The ACRA FSI is calculated based on economic indicators (inflation, exchange rate, oil prices, etc.) and financial parameters (interest rates on corporate bonds, money market rates, stock market volatility, etc.), whose increase or decrease reveals growth of one or more manifestations of financial stress. A crisis is defined by five signs of financial stress:
– Uncertainty around fundamental prices for financial assets or commodities;
– Lack of information about the motivation and current mood of other market participants;
– Information asymmetry regarding quality of assets (the seller knows more) or borrowers (borrower knows more);
– "Flight to quality": less profitable and less risky investments are of preference;
– "Flight to liquidity": more liquid assets are of preference.
In February, the index attained its pre-crisis averages, but this positive trend broke on March 8 after the US Department of Energy unveiled statistics on oil inventories. The following 5 pps slump in oil prices has pushed the ACRA FSI by as much as 0.3 pts up and above the 1 pts threshold for the first time since February, thus marking the most stressful event since the start of the year.
Further index’s trends are hard to predict, especially in view of uncertainty around political events that may potentially bring about a crisis. However, economic factors are more predictable, and we highlight those that may jeopardize Russia’s financial stability going further.
The Russian financial system is traditionally susceptible to oil price shocks. The latter hinge upon potential fluctuations in the U.S. inventories and a possibility of OPEC discontinuing the production quotation agreement. Moreover, Saudi Arabia may start disclosing its oil reserves prior to Saudi Aramco’s IPO, which may lead to financial instability if the actual numbers are much higher or lower than market participants expect.
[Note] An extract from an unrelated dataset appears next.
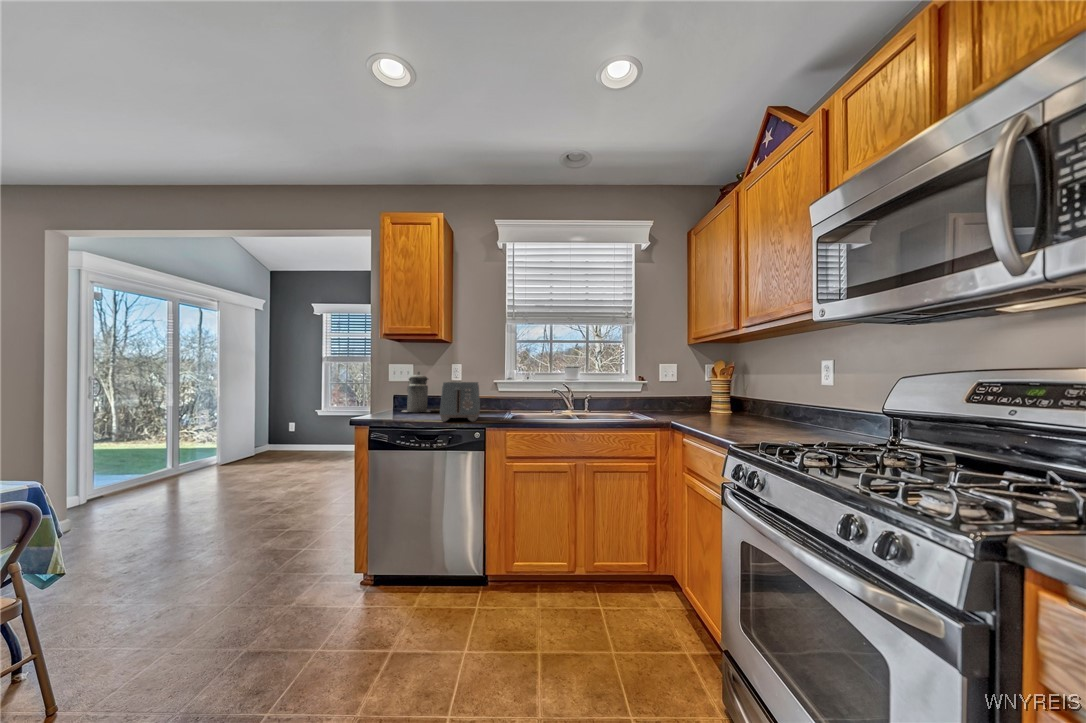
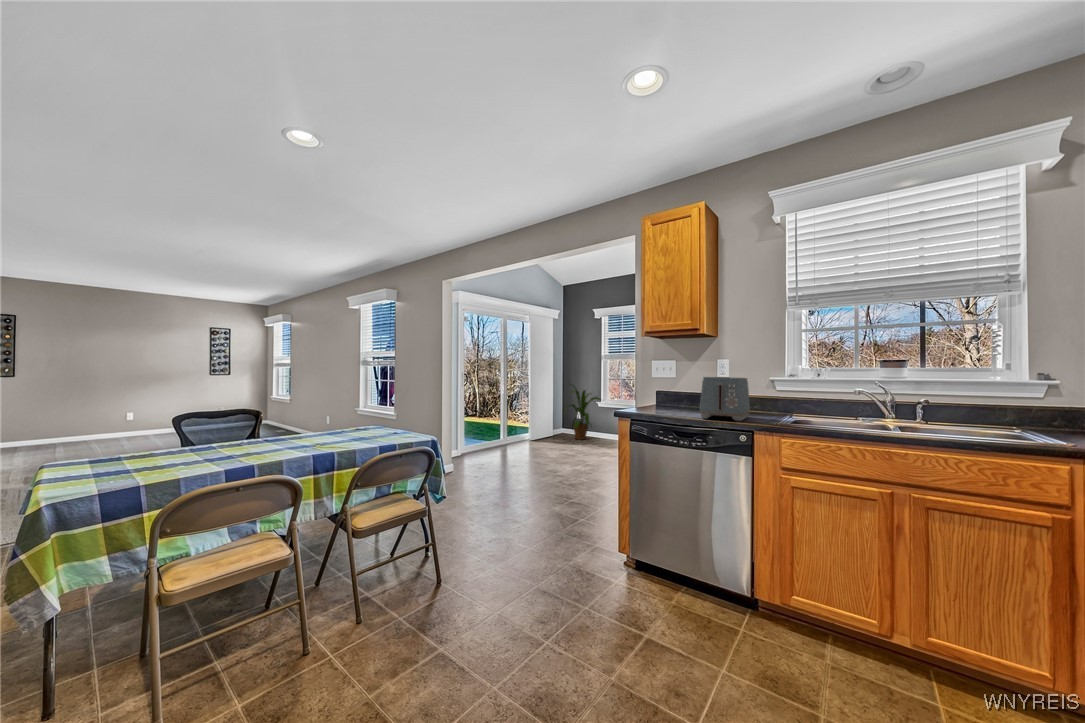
canister: present [402,372,430,412] -> none [666,367,696,409]
house plant: none [259,389,318,457] -> present [568,385,601,440]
That said, the latter factor is likely to cause a short-lived effect.
Another possible instability source is an increase in overdue bank loans on the back of harsher investment environment. In case of an unexpected exogenous shock, this may increase the probability of a financial crisis in the economy plunging, although by itself overdue loans are incapable of such effect. The trend of overdue loans piling up stems from the ongoing adjustment of the economy to a new balance of payments structure, with the latter manifesting itself in lower real household incomes and a recession accompanied by climbing import prices. Most borrowers suffer from persistently depressed credit quality, and some borrower groups still see this indicator declining. By ACRA’s estimates, in 2017, the share of problem loans will fall compared to the previous from 15% to less than 14%, but is still likely to be high enough. We expect bank asset quality to remain a key risk on the 3 to 4-year horizon.
The structural liquidity surplus may by itself increase the likelihood of instability in the event of external shocks and no retaliatory actions by the Bank of Russia. However, so far, the regulator has been trying to create sufficient incentives to promote investments in its risk-free instruments through a tight monetary policy, which leads to positive real short-term interest rates. We expect this policy, which reduces the probability of a new financial crisis, to continue in the next few years.